Hace más o menos un año murió Zygmunt Bauman, que inventó el concepto de la modernidad líquida allá por la década de los ochenta. Si al viejo Barman -un exmarxista que nunca perdió del todo las mañas- el fin de siglo le parecía haber convertido valores, convicciones e ideologías en un charco o en un sofá ergonómico, es difícil averiguar que le merecería la situación actual, en el que hasta las profecías son aguachentas. Cuando comenzó a circular la retórica de la posmodernidad todavía mandaba el Partido Comunista de la Unión de Repúblicas Soviéticas: valga como recordatorio de cómo se pueden licuefactar todavía más las cosas. En España se vive una crisis política e institucional singularmente grave pero, por supuesto, a nadie le amarga ni el cava ni el roscón. Todo lo más cuelga una bandera en la ventana de la casa. (Nota: es curioso que la proliferación de las banderas españolas, y desde luego hablo de Santa Cruz de Tenerife, se concentre en el centro de la ciudad. En los barrios es difícil descubrir una bandera rojigualda bendecida por la Constitución: el patriotismo constitucional es céntrico, centrista y centrado). La volatilidad es extraordinaria y el independentismo catalán no desaparecerá ni aligerará sus demandas inmediatas: un orate desvergonzado y prófugo de la justicia, de una mediocridad hiriente y satisfecha consigo misma, aprovechará que su principal competidor está encarcelado para encabezar el soberanismo como una suerte de rey sin corona y seguir empujando así la farsa del procés a patadas si es necesario. Pero todo no se agota en la crisis catalana. El país tiene problemas y conflictos estructurales (diseño institucional, financiación autonómica, precarización del empleo, envejecimiento de la población, insostenibilidad a medio plazo del sistema de pensiones) sobre las que Mariano Rajoy, el mayor escapista gallego de la Historia, no sabe, no contesta. Está comprometida -para empezar- la aprobación de los presupuestos generales del Estado para 2018, para lo que es imprescindible que el PNV sume sus votos a los de Ciudadanos, CC y Nueva Canarias.

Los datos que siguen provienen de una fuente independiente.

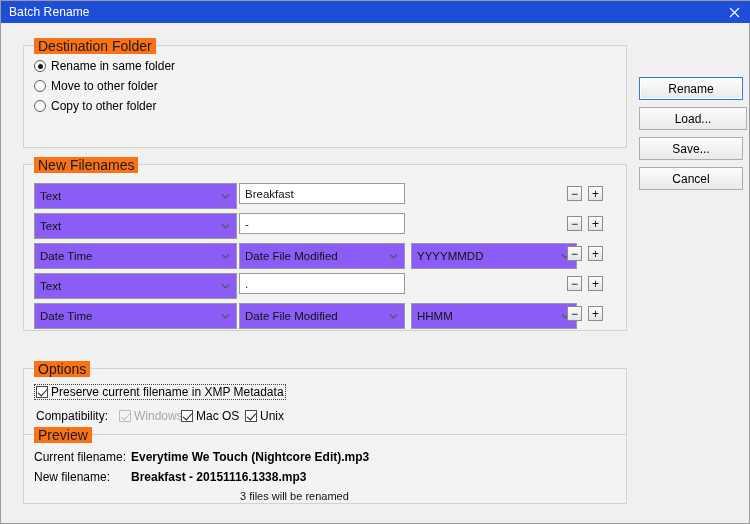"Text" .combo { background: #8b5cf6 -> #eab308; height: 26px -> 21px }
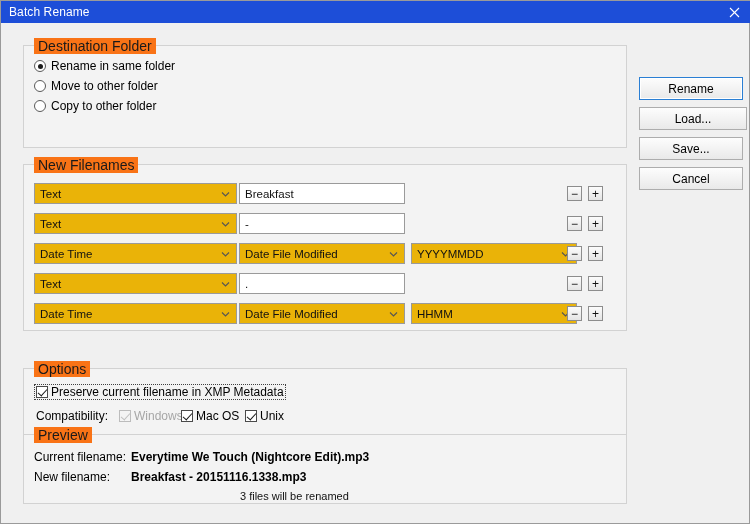"YYYYMMDD" div.combo { html: <div> <span>YYYYMMDD</span> <span> <svg> <path></path> </svg> </span> </div> -> none }
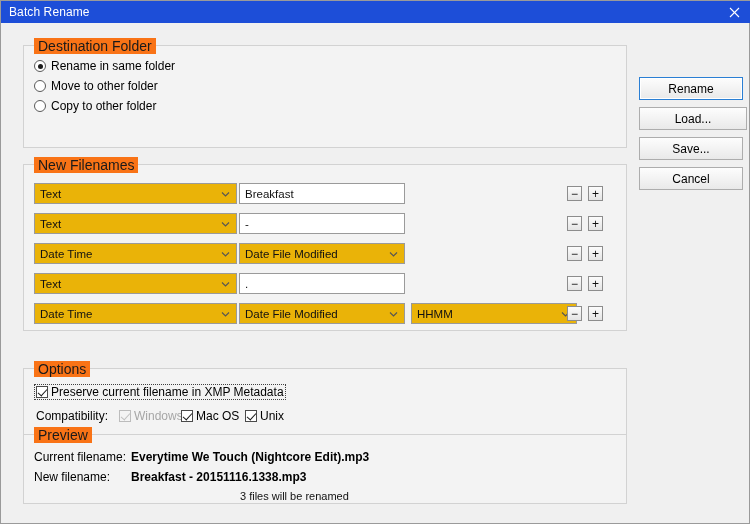"Options" div.group { height: 79px -> 66px; top: 367px -> 343px }
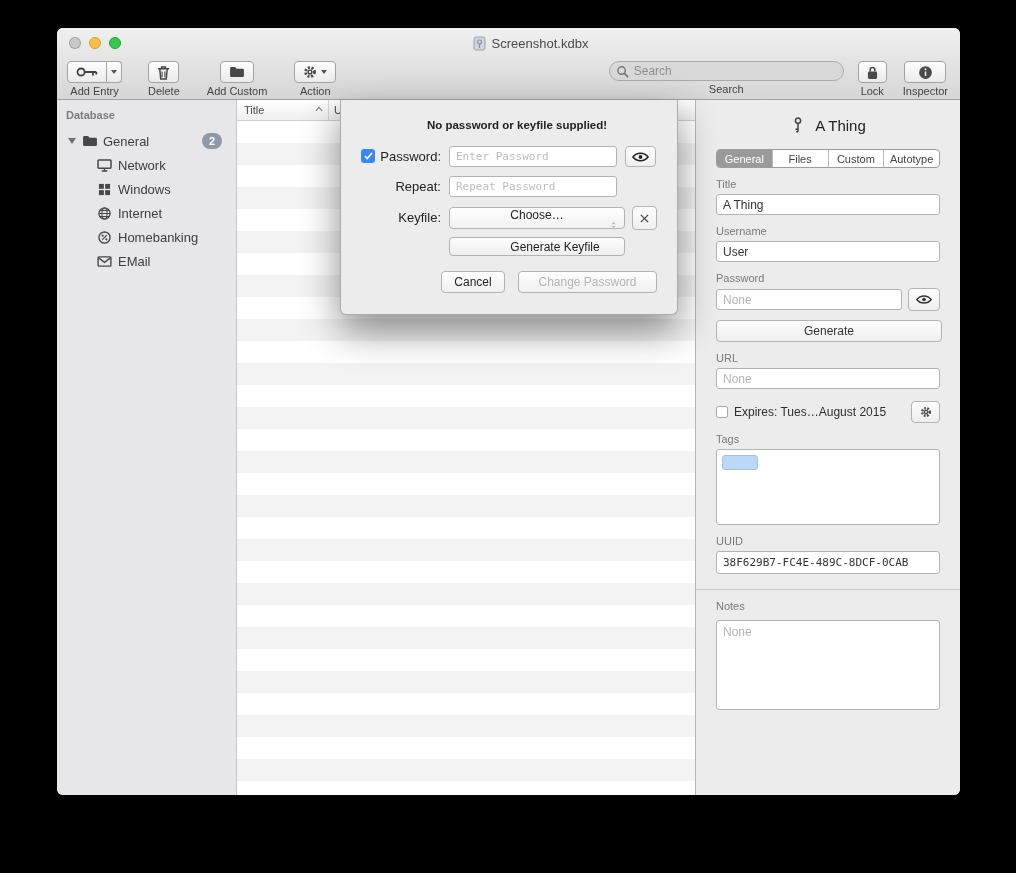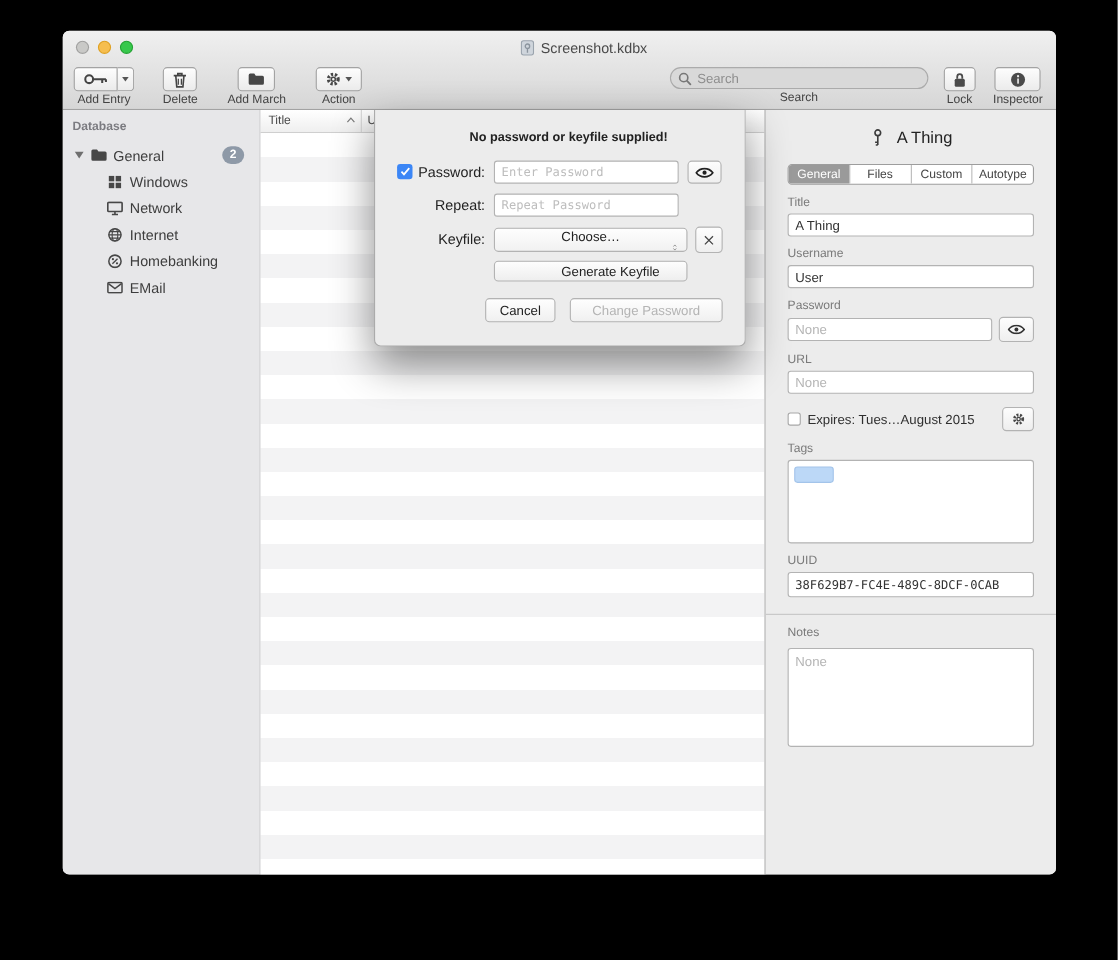"Add March" span.tlabel { text: March -> Custom }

En las ínsulas baratarias Fernando Clavijo creyó cerrar un buen pacto acordando consigo mismo gobernar en solitario: una apuesta básicamente sustentada en el inapreciable valor del escaño de Coalición Canaria en el Congreso de los Diputados. Todos los hipotéticos méritos de la acción gubernamental son tuyos, pero en esta coyuntura la gente solo reconoce -y con cierta justificada fruición- los fracasos. El Gobierno coalicionero, y CC como proyecto político, ha devenido la diana común de todas las fuerzas parlamentarias. Cuando se lleva mucho tiempo en el poder -en este caso un cuarto de siglo- lo más razonable es una estrategia de apertura en el ámbito político y en el conjunto de la sociedad civil. No un encastillamiento, por cómodo y mullido que sea. Lo realmente curioso es que muchos dirigentes y altos cargos coalicioneros son capaces de anticipar perfectamente el infierno parlamentario del próximo año y medio en Canarias. Y lo asumen como una suerte de cruel destino, probablemente inmerecido. Pero el destino que sufre cada cual -bombero, encofrador, orquesta filarmónica o gobierno autónomo- suele ser su propia obra maestra.